Long de 107 kilomètres entre Compiègne (Oise) et Aubencheul-au-Bac (Nord), le Canal Seine Nord Europe (CSNE), évoqué pour la première fois dès 1975 mais auquel le feu vert a été donné par François Hollande en 2016, doit relier le bassin de la Seine à celui de l’Escaut. Objectif affiché : permettre la navigation de péniches à grand gabarit (jusqu’à 185 mètres de long et 11 mètres de large) pouvant transporter jusqu’à 4 400 tonnes de fret et favoriser ainsi le report modal du fret routier vers le fret fluvial.
Nécessitant la construction de six écluses, d’une soixantaine de ponts routiers et ferroviaires et de trois ponts canaux, le projet représente une emprise totale de 3 100 hectares de terres et implique d’importantes opérations de remembrement agricole. Pour toutes ces raisons, il suscite de longue date l’opposition d’associations de défense de l’environnement. Mais ces dernières semaines, c’est de diverses institutions qu’ont fusé des réserves portant notamment sur le coût, les délais (la mise en service est reportée à 2032) et même l’utilité du projet.
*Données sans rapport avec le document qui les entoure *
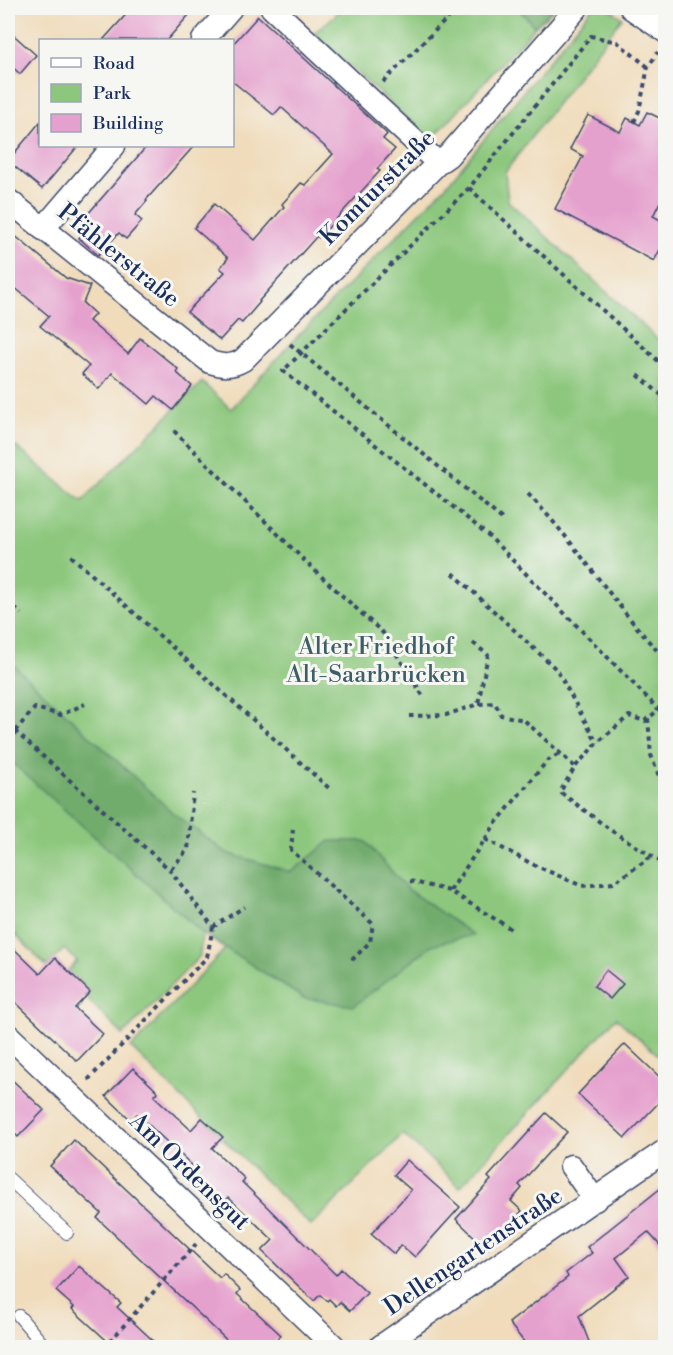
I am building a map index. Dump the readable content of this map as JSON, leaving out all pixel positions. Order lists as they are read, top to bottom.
{
  "streets": {
    "street": [
      "Komturstraße",
      "Pfählerstraße",
      "Am Ordensgut",
      "Dellengartenstraße"
    ]
  },
  "crossings": [
    ["Komturstraße", "Pfählerstraße"]
  ],
  "parks": ["Alter Friedhof Alt-Saarbrücken"],
  "legend": ["Road", "Park", "Building"]
}
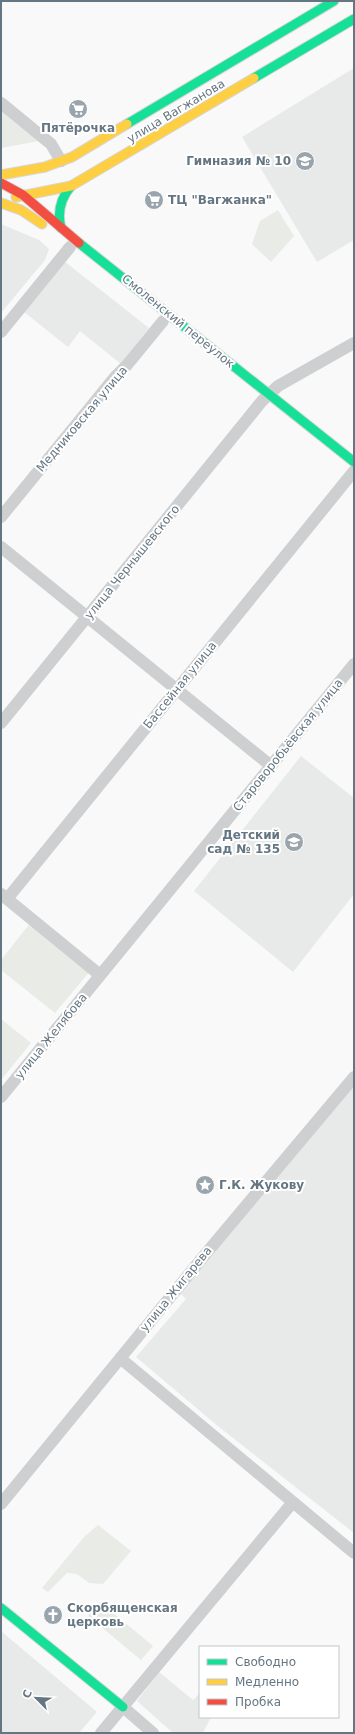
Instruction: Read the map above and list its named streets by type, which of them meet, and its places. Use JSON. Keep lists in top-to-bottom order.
{
  "streets": {
    "main road": ["улица Вагжанова", "Смоленский переулок"],
    "street": [
      "Медниковская улица",
      "улица Чернышевского",
      "Бассейная улица",
      "Староворобьёвская улица",
      "улица Желябова",
      "улица Жигарева"
    ]
  },
  "crossings": [
    ["улица Вагжанова", "Смоленский переулок"],
    ["Смоленский переулок", "Медниковская улица"],
    ["Смоленский переулок", "улица Чернышевского"],
    ["Смоленский переулок", "Бассейная улица"],
    ["Староворобьёвская улица", "улица Желябова"]
  ],
  "places": {
    "supermarket": ["Пятёрочка", "ТЦ \"Вагжанка\""],
    "school or university": ["Гимназия № 10", "Детский сад № 135"],
    "place": ["Г.К. Жукову"],
    "church": ["Скорбященская церковь"]
  },
  "legend": ["Свободно", "Медленно", "Пробка"],
  "north": "top left"
}
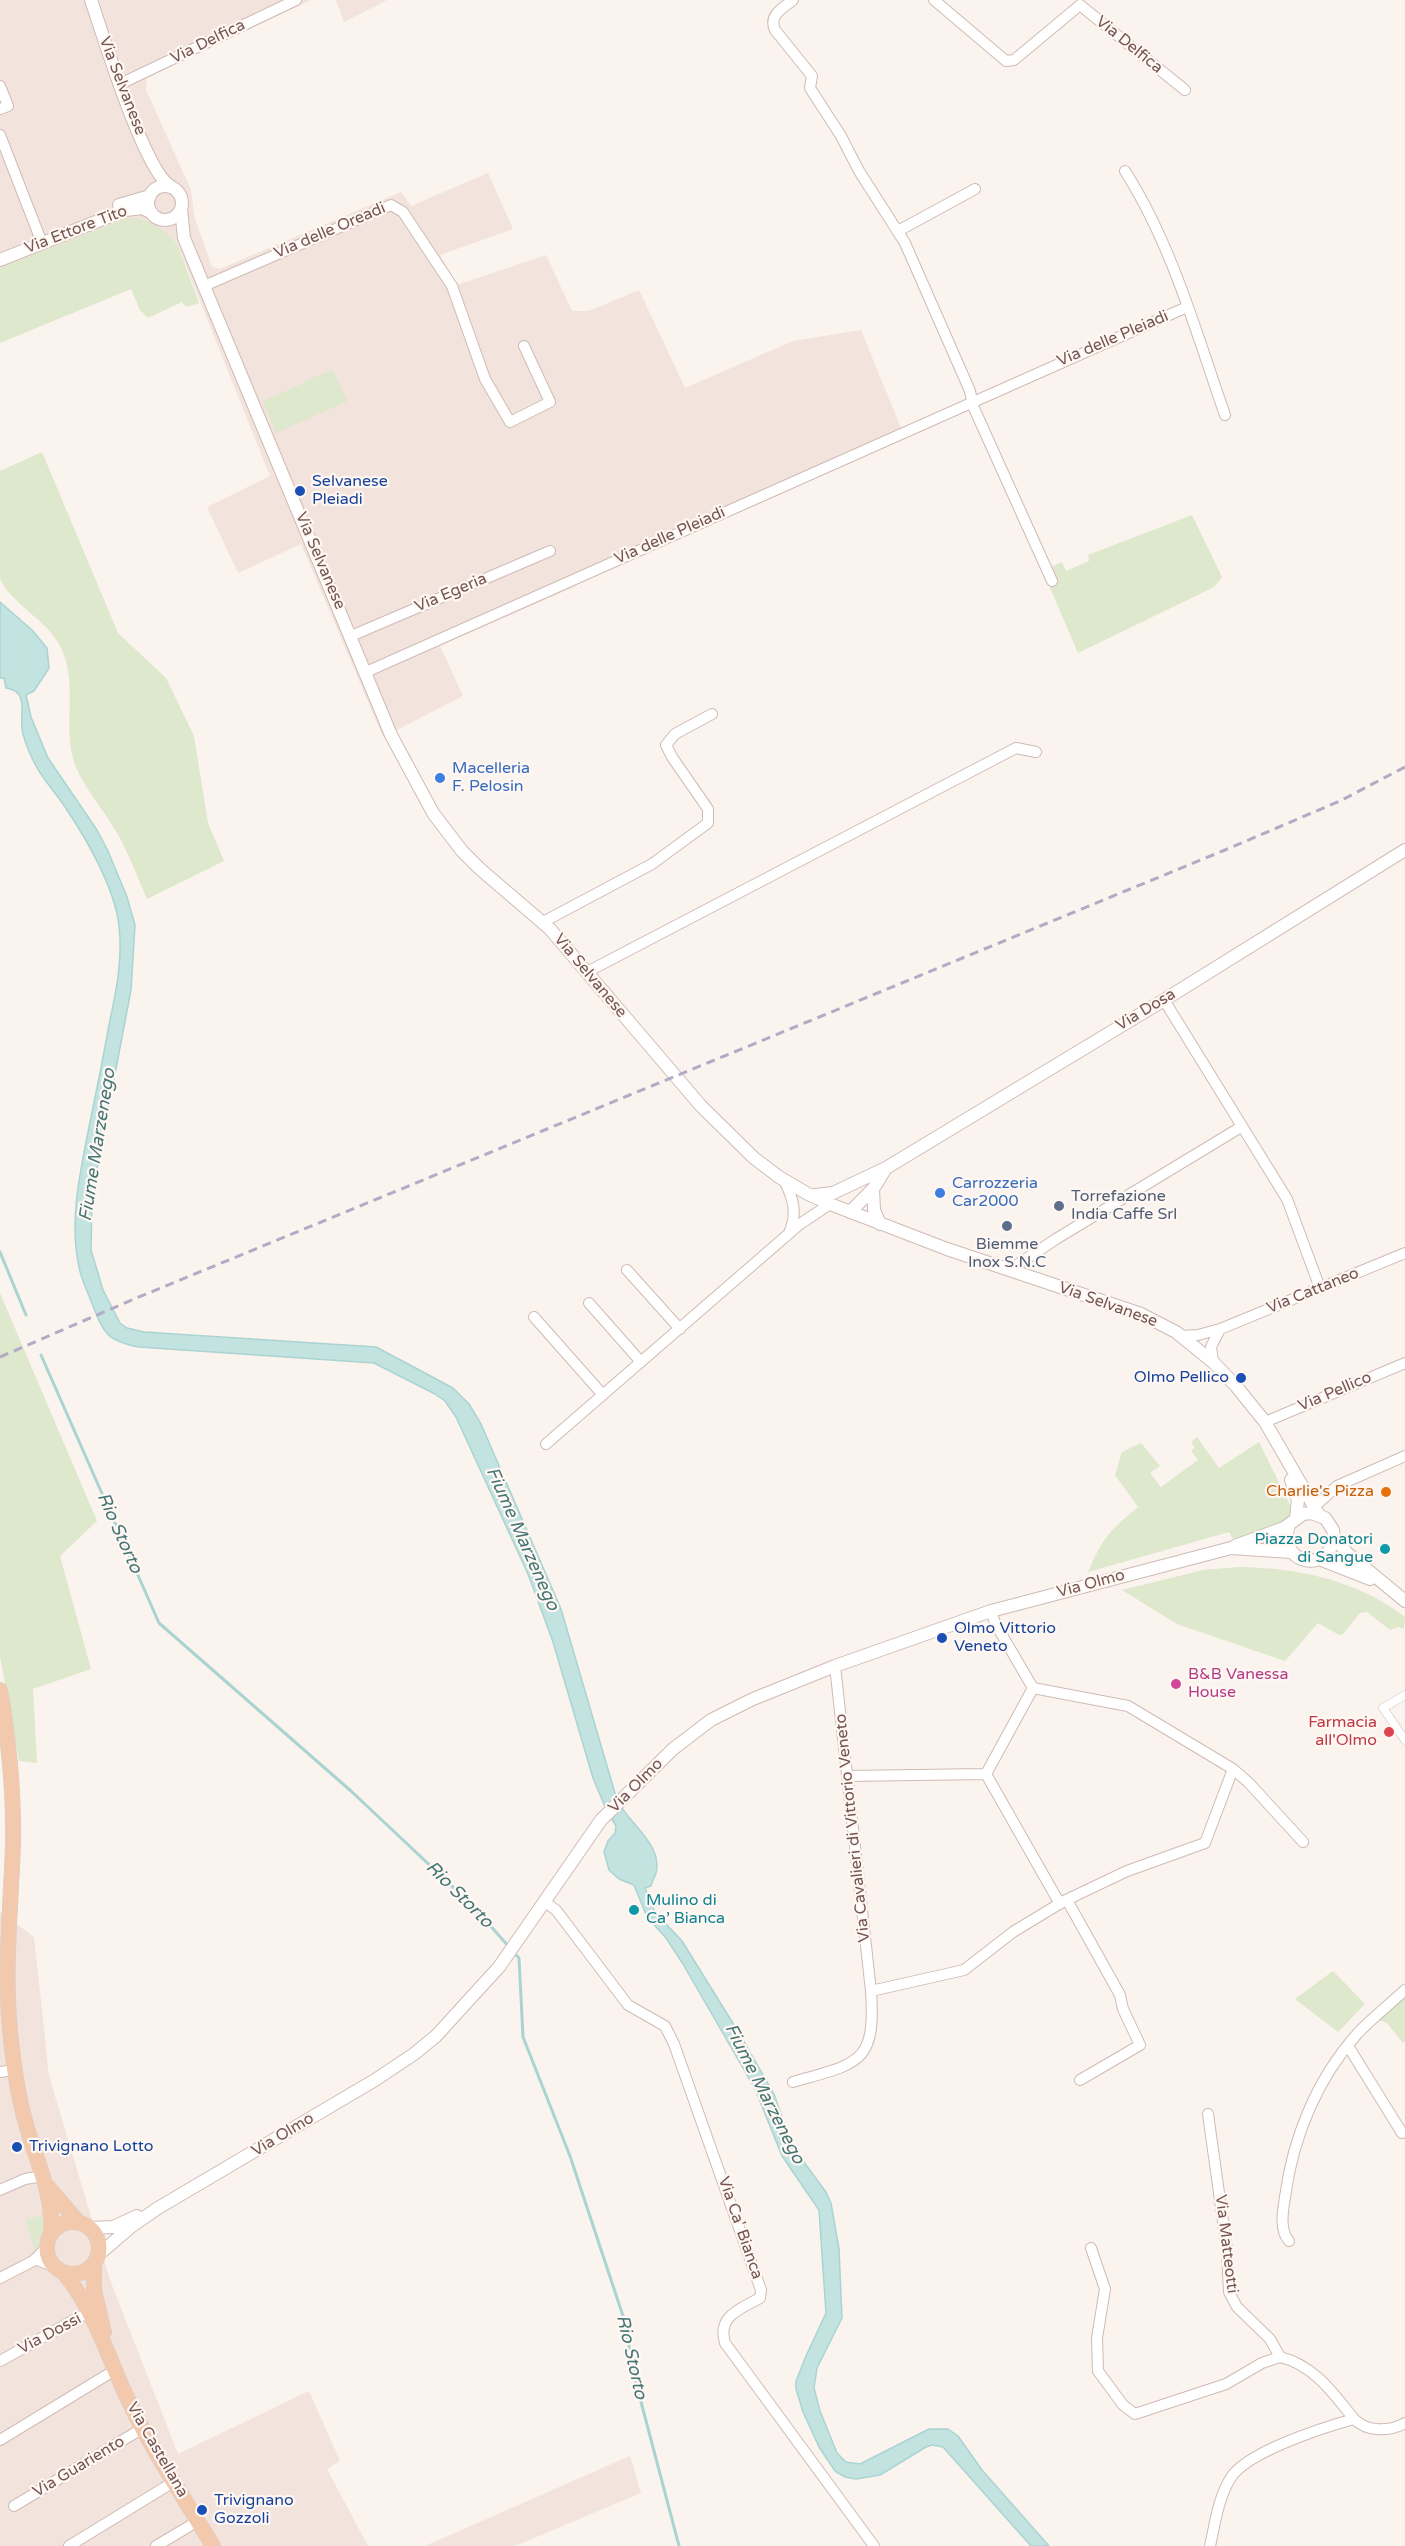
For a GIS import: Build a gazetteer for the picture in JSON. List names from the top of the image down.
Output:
{
  "streets": {
    "main road": ["Via Castellana"],
    "street": [
      "Via Delfica",
      "Via Selvanese",
      "Via Ettore Tito",
      "Via delle Oreadi",
      "Via delle Pleiadi",
      "Via Egeria",
      "Via Dosa",
      "Via Cattaneo",
      "Via Pellico",
      "Via Olmo",
      "Via Cavalieri di Vittorio Veneto",
      "Via Ca' Bianca",
      "Via Matteotti",
      "Via Dossi",
      "Via Guariento"
    ]
  },
  "crossings": [
    ["Via Delfica", "Via Selvanese"],
    ["Via Selvanese", "Via Ettore Tito"],
    ["Via Selvanese", "Via delle Oreadi"],
    ["Via Selvanese", "Via delle Pleiadi"],
    ["Via Selvanese", "Via Egeria"],
    ["Via Selvanese", "Via Dosa"],
    ["Via Selvanese", "Via Cattaneo"],
    ["Via Selvanese", "Via Pellico"],
    ["Via Selvanese", "Via Olmo"],
    ["Via Olmo", "Via Cavalieri di Vittorio Veneto"],
    ["Via Olmo", "Via Ca' Bianca"],
    ["Via Dossi", "Via Castellana"],
    ["Via Castellana", "Via Guariento"]
  ],
  "water": ["Fiume Marzenego", "Rio Storto"],
  "places": [
    "Selvanese Pleiadi",
    "Macelleria F. Pelosin",
    "Carrozzeria Car2000",
    "Torrefazione India Caffe Srl",
    "Biemme Inox S.N.C",
    "Olmo Pellico",
    "Charlie's Pizza",
    "Piazza Donatori di Sangue",
    "Olmo Vittorio Veneto",
    "B&B Vanessa House",
    "Farmacia all'Olmo",
    "Mulino di Ca’ Bianca",
    "Trivignano Lotto",
    "Trivignano Gozzoli"
  ]
}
Dans un rapport rendu public le 9 avril, la Cour des Comptes estime le coût final à 7,3 milliards d’euros courants au lieu des 4,5 Md€ envisagés en 2017 à la création de la société du canal Seine-Nord Europe. Selon la Cour des comptes, il manque 2,23 milliards, hors frais financiers, pour boucler le financement, auquel doivent contribuer l’État, les collectivités locales et l’Europe.
Une facture à laquelle s’ajoute le coût financier de l’emprunt de bouclage et la réalisation d’ouvrages connexes essentiels pour faciliter le report modal et garantir la valeur socio-économique du projet. Cette « dérive [financière] importante fait peser un risque fort, pour l’État, d’être appelé à garantir le financement ultime du projet », s’alarme la Cour des Comptes.
Des « fragilités méthodologiques » dans les estimations
Et les sages de la rue Cambon ne sont pas les seuls à avoir récemment émis des réserves. L’Autorité environnementale s’est ainsi penchée sur la « mise à gabarit européen de l’Oise ». Estimant son financement non garanti et la « raison impérative d’intérêt public majeur » non démontrée, elle demande à Voies navigables de France de « revoir en profondeur » sa méthode, qui présente des « problèmes majeurs ».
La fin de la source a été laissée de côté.